A report issued by Morningstar Credit Ratings found that about 35% of $340 million in commercial mortgage-backed securities has some exposure to the state. While CMBS loans issued in 2010 and later have generally performed well, originated loans from 2013- and 2014-that financed a housing boom, have run into trouble as the slump in oil prices weighs on demand for commercial real estate
in the oil and gas patch hubs.
Williston and nearby Watford City, near the core area of the Bakken formation, appear to be particularly hard hit by the fall in oil prices, according to Morningstar.
For example, the ratings agency noted the Strata Estate Suites loan (secured by a multifamily property in Williston and another in Watford City) reported an updated appraisal in November that is a 65% less than its 2013 at-issuance appraisal. The properties functioned more as hotels than as apartments. At issuance, lease rates were between $4,000 and $5,000 per month for furnished units, corresponding more to hotel rates on a nightly basis.
CMBS trusts holding such loans may attempt to wait it out until the price of oil recovers, bringing demand back to the area, Morningstar analysts speculated.
“However, we are concerned that the value could decrease further as the ongoing slump in oil prices results in additional layoffs, which have reduced demand for housing,” the rating agency said.
Since the discovery of a major oil field near Parshall, North Dakota, in 2006, energy companies invested heavily in the Bakken shale formation. The expansion of oil drilling led to a housing crunch in Williston and Watford City, as the combined population of those communities swelled to an estimated 29,000 as of July 2014 from about 16,000 in 2010, according to the U.S. Census Bureau.
By 2014, Williston had some of the highest multifamily rents in the country, at over $2,300 per month, leased to oilfield-services companies including Halliburton Co. and Nabors Industries Ltd, according to the Wall Street Journal.
The sky-high prices led to a housing construction boom.

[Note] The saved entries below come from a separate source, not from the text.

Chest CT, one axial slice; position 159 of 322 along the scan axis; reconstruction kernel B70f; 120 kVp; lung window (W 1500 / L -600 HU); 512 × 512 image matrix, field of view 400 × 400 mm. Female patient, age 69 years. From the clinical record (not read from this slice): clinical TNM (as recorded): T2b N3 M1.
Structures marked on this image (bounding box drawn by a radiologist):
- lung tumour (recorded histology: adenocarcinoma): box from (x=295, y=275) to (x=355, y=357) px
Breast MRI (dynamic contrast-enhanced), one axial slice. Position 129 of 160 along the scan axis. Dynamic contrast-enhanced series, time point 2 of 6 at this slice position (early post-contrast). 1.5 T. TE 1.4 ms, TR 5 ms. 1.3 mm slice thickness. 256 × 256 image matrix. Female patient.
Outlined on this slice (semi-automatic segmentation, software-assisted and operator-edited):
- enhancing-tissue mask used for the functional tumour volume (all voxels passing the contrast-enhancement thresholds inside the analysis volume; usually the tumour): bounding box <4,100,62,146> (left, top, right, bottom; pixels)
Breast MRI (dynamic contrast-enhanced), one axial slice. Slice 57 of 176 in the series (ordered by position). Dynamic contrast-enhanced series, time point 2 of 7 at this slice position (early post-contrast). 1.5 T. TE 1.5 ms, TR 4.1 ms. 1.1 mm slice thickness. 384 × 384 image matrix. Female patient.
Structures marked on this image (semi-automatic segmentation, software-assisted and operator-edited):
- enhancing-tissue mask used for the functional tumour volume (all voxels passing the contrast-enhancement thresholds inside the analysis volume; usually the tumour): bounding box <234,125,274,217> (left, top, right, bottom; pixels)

The city approved nearly 6,000 new housing units in 2013 worth nearly $72 million, more than double the permit activity in 2012, the Williston Wire reported.
Many of the properties that were built to house employees at the Bakken and Three Forks oil fields had to drastically cut rents as the drop in oil prices affected the number of workers needed to run fewer rigs.

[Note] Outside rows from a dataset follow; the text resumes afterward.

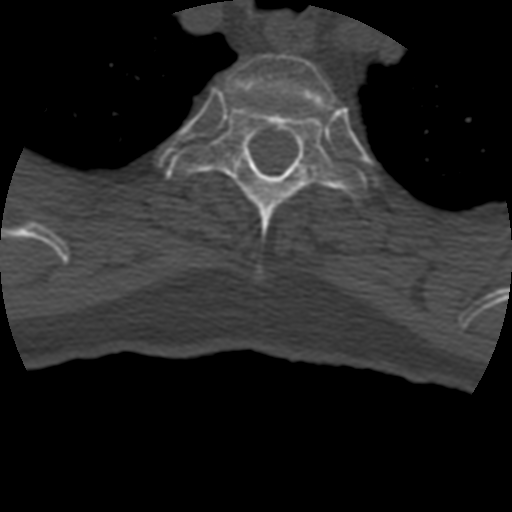
CT including the spine, one axial slice; reconstruction kernel STANDARD; bone window (W 1800 / L 400 HU); 1.25 mm slice thickness; 512 × 512 image matrix. Patient age 69 years. Case-level facts recorded for this patient, not image findings: primary cancer: prostate.
Outlined on this slice (semi-automatic segmentation, software-assisted and operator-edited):
- T2 vertebra: bounding box [x1, y1, x2, y2] px = [227, 54, 336, 109]
- T3 vertebra: [166, 104, 368, 275]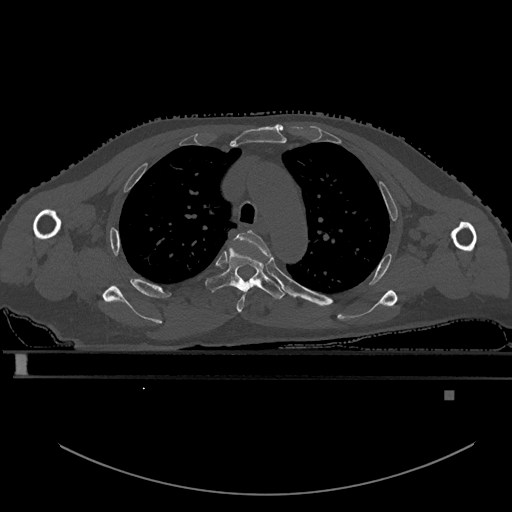
CT including the spine, one axial slice; position 419 of 969 along the scan axis; bone window (W 1800 / L 400 HU); 512 × 512 image matrix, field of view 456 × 456 mm. Male patient, age 82 years. From the clinical record (not read from this slice): primary cancer: prostate; vertebrae with lytic lesions (as recorded): T11, T9, T8, T2.
Outlined on this slice (semi-automatically segmented with operator editing):
- T3 vertebra: box from (x=235, y=230) to (x=271, y=313) px
- T4 vertebra: (x=206, y=247)–(x=285, y=299)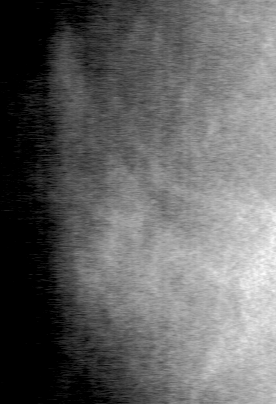
Cropped region of a digitized screen-film mammogram centred on a radiologist-marked abnormality, left breast, MLO view.
Finding: mass, shape irregular, margins ill defined; BI-RADS assessment category 2; subtlety rating 2 on a 1 (subtle) to 5 (obvious) scale; pathology (as recorded): benign.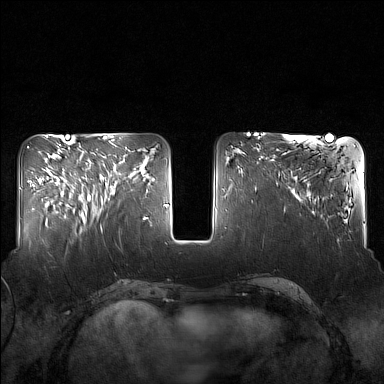
Breast MRI (dynamic contrast-enhanced), one axial slice. Slice 59 of 160 in the series (ordered by position). Dynamic contrast-enhanced series, time point 2 of 7 at this slice position (early post-contrast). 1.5 T. TE 1.8 ms, TR 5 ms. 384 × 384 image matrix. Female patient.
Outlined on this slice (semi-automatic segmentation, software-assisted and operator-edited):
- enhancing-tissue mask used for the functional tumour volume (all voxels passing the contrast-enhancement thresholds inside the analysis volume; usually the tumour): box from (x=82, y=143) to (x=130, y=217) px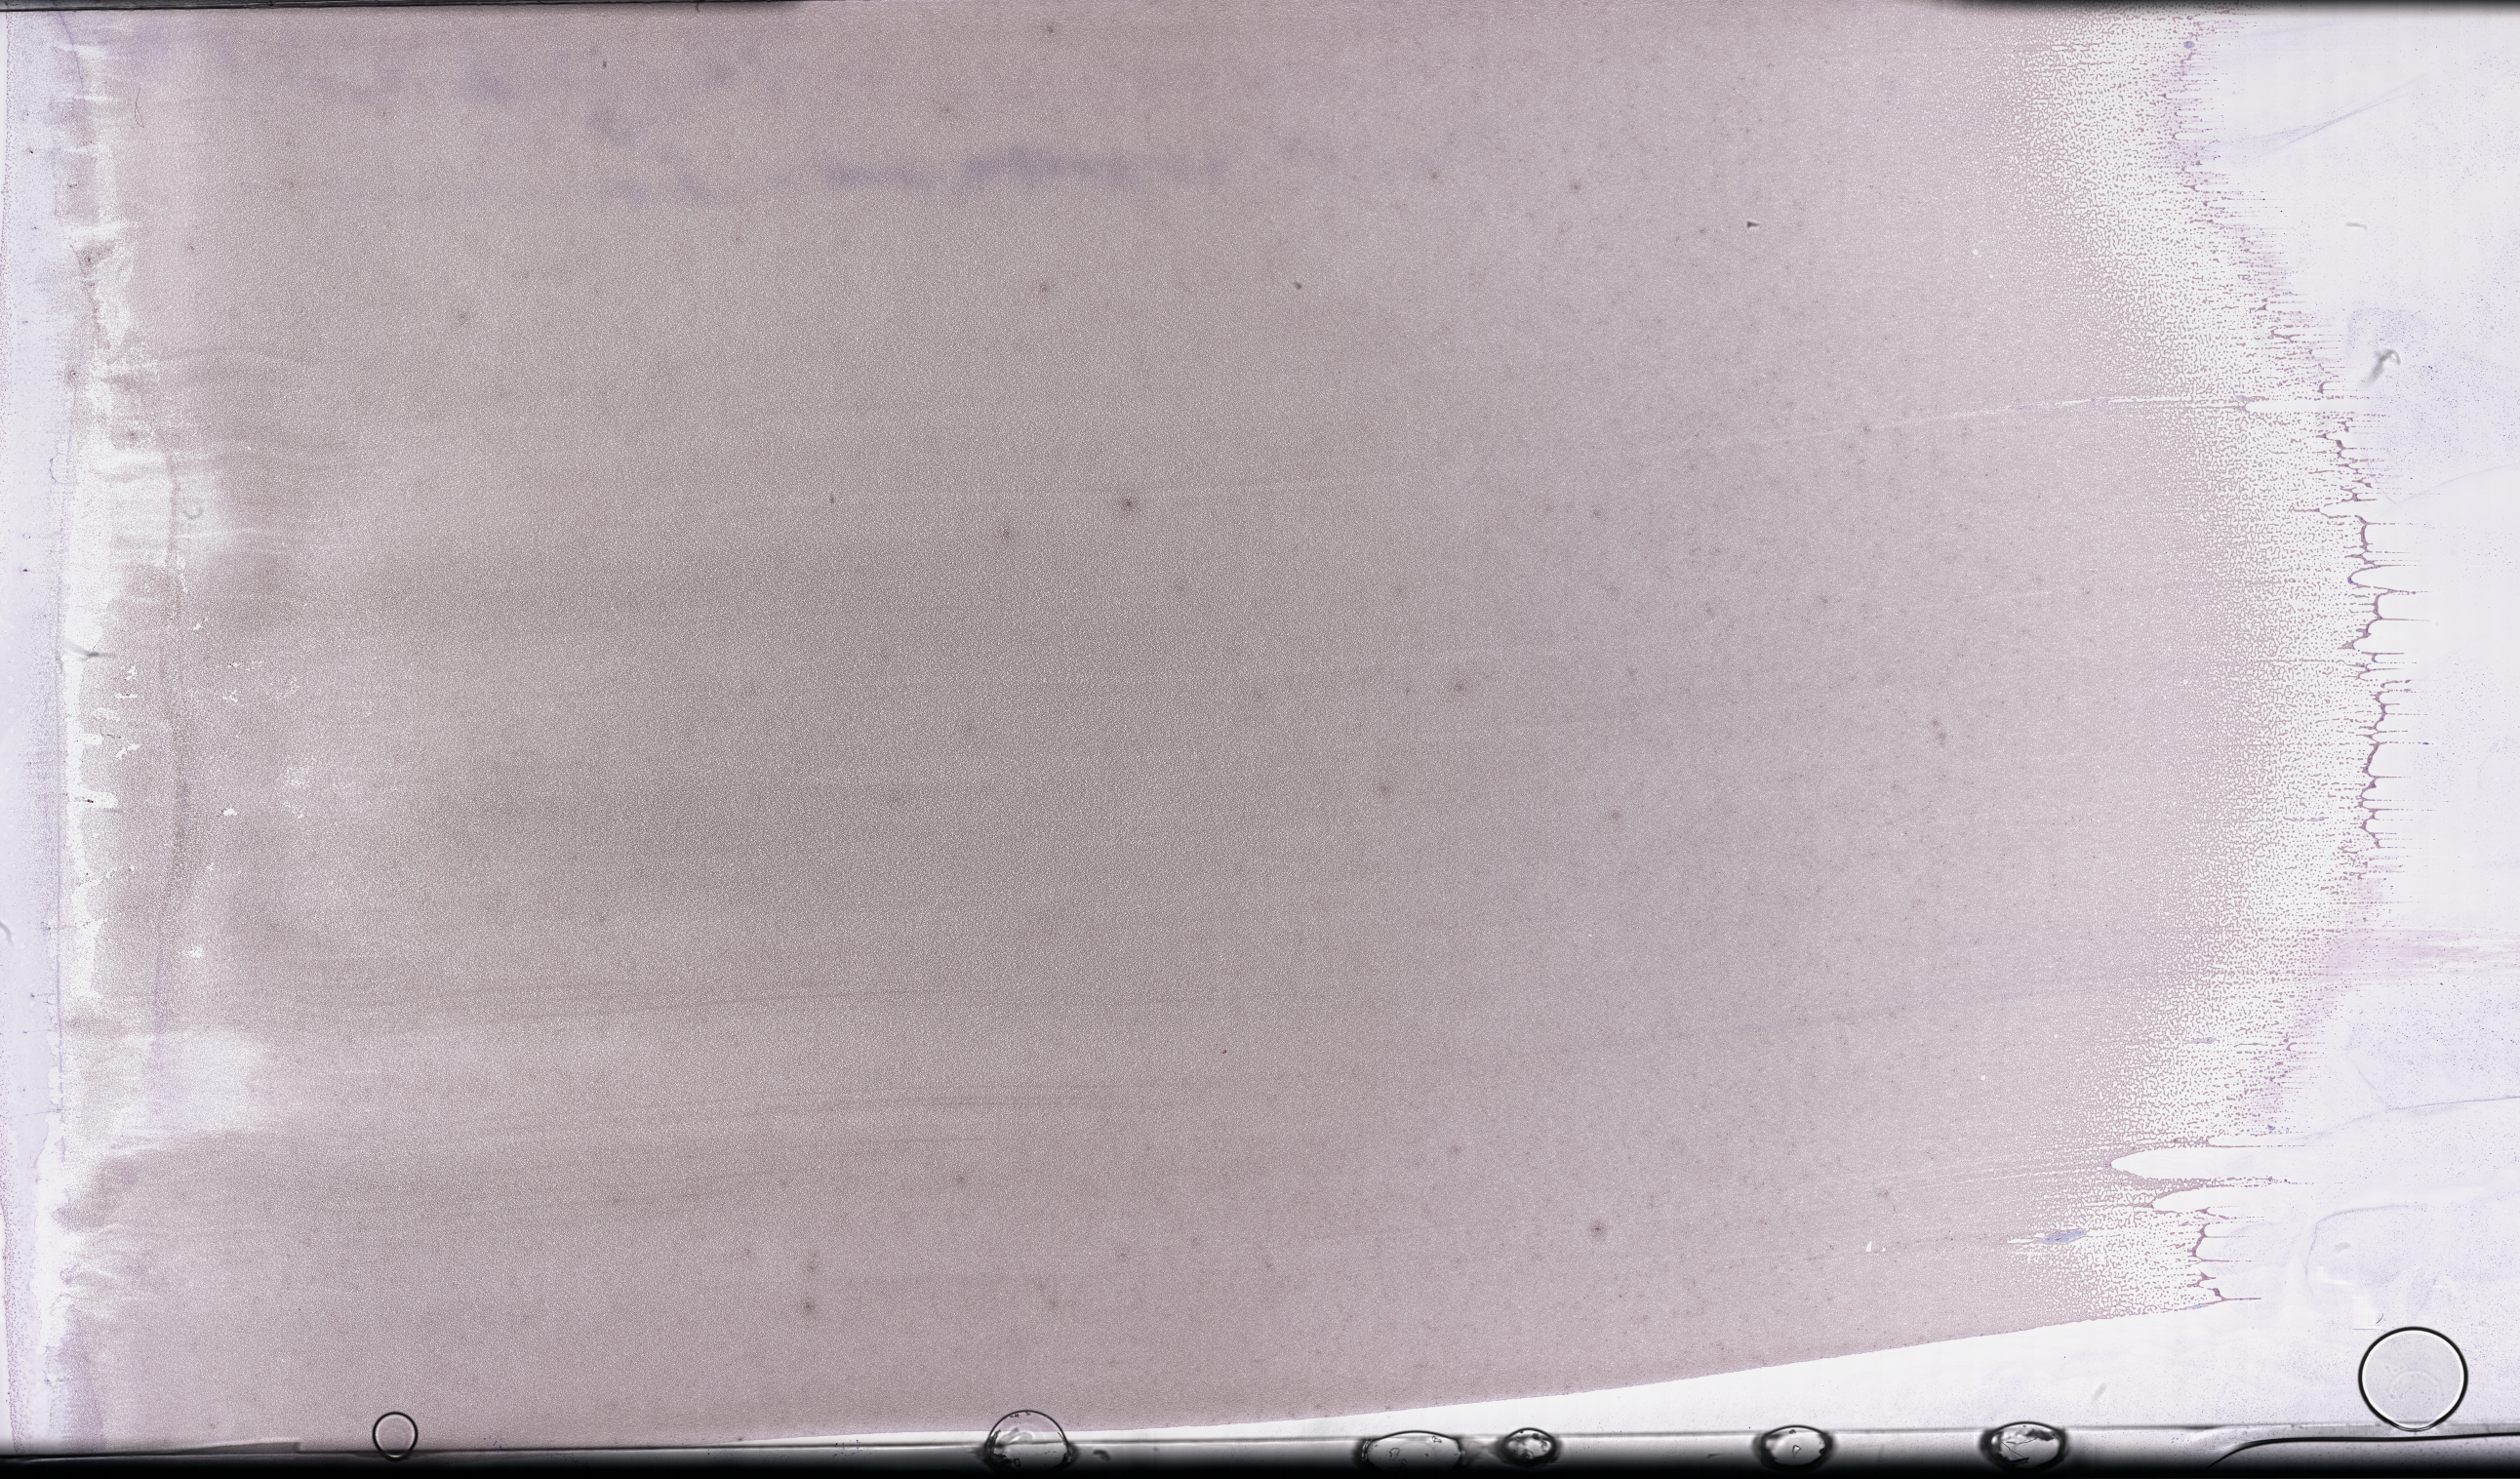
Wright-Giemsa-stained whole blood smear, whole-slide image — low-resolution overview of the scanned area, about 41.7 x 24.5 mm. Specimen time point: collected on treatment. Patient sex: male.
From a patient with: Plasma Cell Myeloma.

Houston-based Halliburton, one of the world's largest oil and gas field service providers, laid off some of its workers in Williston in September 2015. This comes months after the company had said it planned to cut up to 6,400 jobs worldwide in response to falling oil prices. Halliburton has cut its global workforce by about 21% since the beginning of the year, according to an SEC filing in October. With the job losses, cash flow at many multifamily and hotel properties built during the employment boom suffered.
Morningstar said it did not expect a significant improvement in the North Dakota housing market until energy producers redeploy their rigs and begin hiring.